As video services (e.g., video cellular phone, video conference, video on demand, Internet protocol television, and distance-learning) are employed in packet networks (e.g., next generation networks, triple-play networks, or 3rd generation networks), there is a need to measure in-service video quality transmitted over packet networks in real time.
There are two kinds of VQM methods: subjective method and objective method. Subjective VQM methods are based on evaluations made by human subjects under well-defined and controlled conditions. Subjective methods are very costly and time-consuming. In addition, the processes of subjective methods cannot be automated.
An objective VQM method employs a given mathematical, physical, or psycho-psychological model to evaluate video quality. The objective methods include a full-reference (FR) objective VQM method, a reduced-reference (RF) objective VQM method, and a no-reference (NR) objective VQM method. Both the FR and the RF methods need to make a reference to the original video (i.e. the video actually transmitted from the transmitting side) and cannot be used for real-time in-service video quality measurement. The NR methods, on the other hand, do not need to make a reference to the original video. Instead, the NR methods make observations only on decoded video (i.e. the video that has been received and decoded on the receiving side) and estimate the video quality using only the observed information on the decoded video. This makes the NR methods suitable for real-time in-service VQM in realistic network environment.
The NR methods are generally classified into two categories. The first one refers to a NR method using image metric and the second one refers to a NR method using packet metric.
The image metric-based NR method evaluates video quality by analyzing the image features of video images that the end users received, such as jerkiness, blockiness, blurriness, spatial information, and temporal information.
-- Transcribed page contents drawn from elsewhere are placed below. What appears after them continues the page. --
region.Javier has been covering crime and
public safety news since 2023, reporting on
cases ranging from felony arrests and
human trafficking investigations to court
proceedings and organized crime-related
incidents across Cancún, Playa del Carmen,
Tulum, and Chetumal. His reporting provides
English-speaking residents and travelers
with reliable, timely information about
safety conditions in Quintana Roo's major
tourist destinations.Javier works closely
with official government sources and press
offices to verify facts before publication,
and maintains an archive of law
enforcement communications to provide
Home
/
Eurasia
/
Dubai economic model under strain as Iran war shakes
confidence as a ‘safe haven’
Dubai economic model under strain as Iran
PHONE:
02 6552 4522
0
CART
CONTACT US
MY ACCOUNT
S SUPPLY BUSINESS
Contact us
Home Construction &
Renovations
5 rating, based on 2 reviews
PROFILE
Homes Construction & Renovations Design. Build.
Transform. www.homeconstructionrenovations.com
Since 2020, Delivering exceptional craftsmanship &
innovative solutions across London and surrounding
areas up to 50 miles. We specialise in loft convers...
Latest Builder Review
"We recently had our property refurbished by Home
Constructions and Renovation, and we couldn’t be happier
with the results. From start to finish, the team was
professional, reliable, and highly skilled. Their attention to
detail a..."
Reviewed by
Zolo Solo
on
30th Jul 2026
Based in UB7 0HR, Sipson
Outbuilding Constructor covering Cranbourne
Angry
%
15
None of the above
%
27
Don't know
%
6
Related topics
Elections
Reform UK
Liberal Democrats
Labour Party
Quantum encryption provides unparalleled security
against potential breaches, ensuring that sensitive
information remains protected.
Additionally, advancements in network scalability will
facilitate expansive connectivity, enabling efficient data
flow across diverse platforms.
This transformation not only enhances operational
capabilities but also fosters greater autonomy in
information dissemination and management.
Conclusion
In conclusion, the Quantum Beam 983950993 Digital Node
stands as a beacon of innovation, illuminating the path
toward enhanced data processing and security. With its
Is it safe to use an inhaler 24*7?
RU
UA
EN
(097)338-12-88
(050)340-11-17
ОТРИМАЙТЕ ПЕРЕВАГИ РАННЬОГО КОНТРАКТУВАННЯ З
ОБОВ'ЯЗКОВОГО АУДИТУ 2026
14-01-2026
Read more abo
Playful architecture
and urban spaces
One disadvantage of this method is its high computational complexity. This makes it not suitable for real-time applications, especially for mobile device with limited computational resource. The other drawback is that it cannot be applied to network troubleshooting.
The packet metric-based NR method evaluates video quality by measuring packet-level characteristics of video streams, such as jitter, delay, packet loss. One disadvantage of this method is its inability to correlate well with human perception. Although prior proposals have been made to overcome the problem, they are still incapable of capturing video impairments caused by the source, a very typical and common issue in video cellular phone and video conference applications.
Thus, what is needed is a NR method and system that measures video quality in real time without the above-mentioned drawbacks.